The December ISM manufacturing survey was grim. The composite index
declined from 36.2 to 32.4, the lowest reading since June 1980, while
the new orders and production indices dropped to the lowest level since
the survey began in 1948. Most everything else was negative as well,
including employment, customer inventories, order backlogs, and export
orders. The one positive thing for manufacturers is that the price they
pay for inputs is falling rapidly, though this is something we generally
already knew from falling commodity prices.

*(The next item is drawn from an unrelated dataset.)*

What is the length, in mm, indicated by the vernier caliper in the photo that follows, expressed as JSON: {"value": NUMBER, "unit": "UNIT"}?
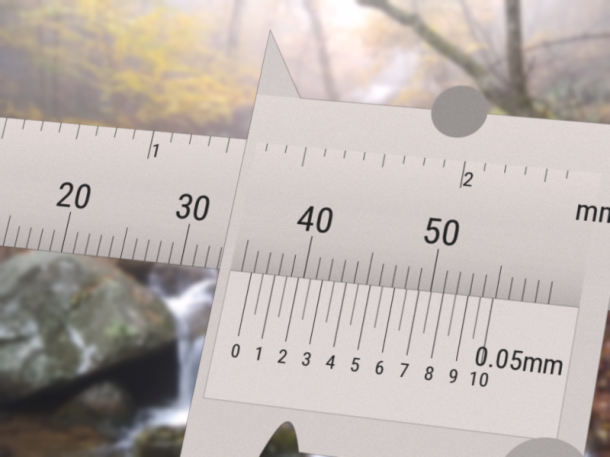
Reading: {"value": 35.8, "unit": "mm"}
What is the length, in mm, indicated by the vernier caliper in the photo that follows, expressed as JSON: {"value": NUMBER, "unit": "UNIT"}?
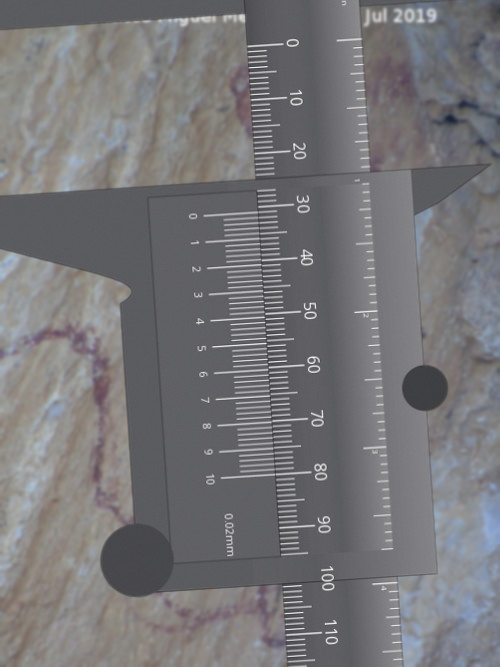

Overall this report was a
bad end to a bad quarter, and it gave no real sign of momentum going
into early 2009.· The new orders index declined to 22.7 from 27.9 and the production
index fell to 25.5 from 31.5. Order backlogs are also at the lowest
since this information began to be collected in 1993. At the same time
that orders are very low, the customer inventories index has hit its
highest level since February 1996, signaling that customer inventories
are too high. This suggests efforts to pare inventories could be a big
drag on GDP in the first half of 2009.
· The employment index slipped to 29.9 from 34.2 and is at its lowest
level since November 1982. We saw rapid manufacturing payroll declines
through November, and we will undoubtedly see more of this in next
Friday’s December employment report.
· The ISM manufacturing index had previously shown a complete collapse
in export orders, and things got worse in December. The new export
orders index fell from 41.0 to 35.5, the lowest since this series began
in 1988. Import volumes edged up only to 39.0 from a record low of 37.5.
· The prices paid index dropped to 18.0 from 25.5. It is the lowest
since June 1949, and the third lowest reading ever.